An open letter to white people

This is a letter to white people, as well as a letter to myself.

Like you, I am white. You and I don’t have the lived experience of racism that Black people in America do (or indigenous people or other people of color). But we do have a relationship with racism.

Racism kills Black people, but white people are its source. It’s a problem of our making or perpetuation. This is so obvious that to deny it would be racist in the extreme.

We don’t act like racism is our problem, certainly not with the requisite urgency. You would think that being a source of death would motivate more action.

I’m sure many readers are thinking, “I’m not the source. I’m not racist. I’m not the problem.” I get it. These are thoughts I’ve had too.

They’re wrong. Hear me out.

To be white in America (and, yes, male, high income, able bodied) is to be the beneficiary of policy-driven privilege. By privilege, I mean power. Policy and institutions have been shaped over time to promote and codify white power. That power is evident in government, in finance, in industry, in education, in technology, in culture, in all things, everywhere. This is not to say an individual Black person cannot be powerful, nor is it to say that all white people are powerful. It is just to say that the vast majority of those holding the reins of power are white — disproportionate to our representation in the population. It has always been this way in America, and it remains so today.

Power is the ability to influence and affect change, including to reduce or eliminate racism. Because we hold power (and, again, not just political power, but power in all things), white people are uniquely positioned to affect change. This is why racism is white people’s problem. Though Black people have worked and are working themselves to death trying to address it, it is our problem.
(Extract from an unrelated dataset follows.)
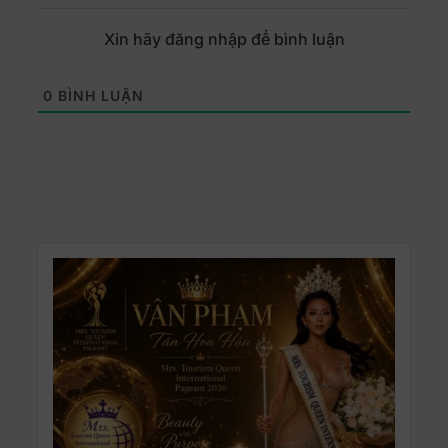
Xin hãy đăng nhập để bình luận
0
BÌNH LUẬN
Now, suppose we tell ourselves that we are not racist, therefore we are not part of the problem. But are we therefore part of the solution? Let’s see how that’s going.
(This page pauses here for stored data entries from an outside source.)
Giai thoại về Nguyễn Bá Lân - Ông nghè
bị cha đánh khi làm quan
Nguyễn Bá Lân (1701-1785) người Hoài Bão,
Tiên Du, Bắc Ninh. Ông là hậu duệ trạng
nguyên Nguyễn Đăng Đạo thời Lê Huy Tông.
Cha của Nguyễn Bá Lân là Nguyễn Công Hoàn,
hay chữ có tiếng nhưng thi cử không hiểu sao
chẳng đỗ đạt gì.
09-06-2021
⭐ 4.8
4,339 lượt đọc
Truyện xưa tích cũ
Has our belief that we are not racist spared the life of George Floyd?

Has our belief that we are not racist spared the life of Ahmaud Arbery?
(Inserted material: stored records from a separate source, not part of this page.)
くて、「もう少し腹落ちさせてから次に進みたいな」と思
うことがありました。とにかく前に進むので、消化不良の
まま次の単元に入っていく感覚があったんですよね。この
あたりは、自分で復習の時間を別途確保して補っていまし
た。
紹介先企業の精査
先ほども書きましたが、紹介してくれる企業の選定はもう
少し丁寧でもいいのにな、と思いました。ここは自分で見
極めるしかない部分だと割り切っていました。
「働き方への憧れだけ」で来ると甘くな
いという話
Has our belief that we are not racist spared the life of Eric Garner? Of Travvon Martin? Of Breonna Taylor? Of Tamir Rice? (The list is very long.)

Has our belief that we are not racist closed the gap in mortality rates between Black and white Americans?

Has it allowed Black people to shop without suspicion? To obtain equivalent opportunities for education or jobs? To have the same access to and receive the same quality of health care as white people? To drive or walk the streets without harassment?

No. None of these things. Our belief that we are not racist is not enough. It has only allowed us to feel absolved our responsibility to address racism. It is what we tell ourselves to justify sitting on the sidelines as racism kills and oppresses Black people (and indigenous people and other people of color).

There are people in America who intentionally engage in racist behavior. It would be wonderful to change their hearts and minds. I believe, in time (generational time), the tide will turn. But my contention is that, in the shorter term, change will come another way. It will come from motivating white people who want to not be racist, who already believe they are not racist, to actually join in the work to eliminate racism, to be anti-racist.

There are many sources to learn how to be anti-racist. It’s white people’s responsibility to do some reading, to educate ourselves. Then, there is work to be done. Education is a beginning, not an end. We cannot be satisfied with a belief that just because we know what anti-racism is, that we are therefore anti-racist. We have to actually do some things, make some changes.

Ideas are out there. We need to work alongside Black people in implementing them. We need to listen and really hear what they are telling us about their experience in America, to what white people and American institutions and policies have done and are doing to them, to what we need to do to change. As Bryan Stevenson said,

We need people to vote, we need people to engage in policy reform and political reform, we need people to not tolerate the rhetoric of fear and anger that so many of our elected officials use to sustain power. We need the cultural environments in the workplace to shift.

There is work to do at all levels of government and in all sectors of the economy. There are behaviors that need to change and people to hold accountable, including in our own circle of friends, in our communities, even within our own families.

Who should do this work? We, white people who believe we are not and do not want to be racist, should do it. We should join Black people (and indigenous people and other people of color) already in the struggle. Feeling we’ve done enough just because we believe we are not racist is insufficient.

This is you and me. Not every white person is like us in this way, but there are a lot of us, and a lot of us who aren’t doing enough, myself included. What are we waiting for? Another Black person to die?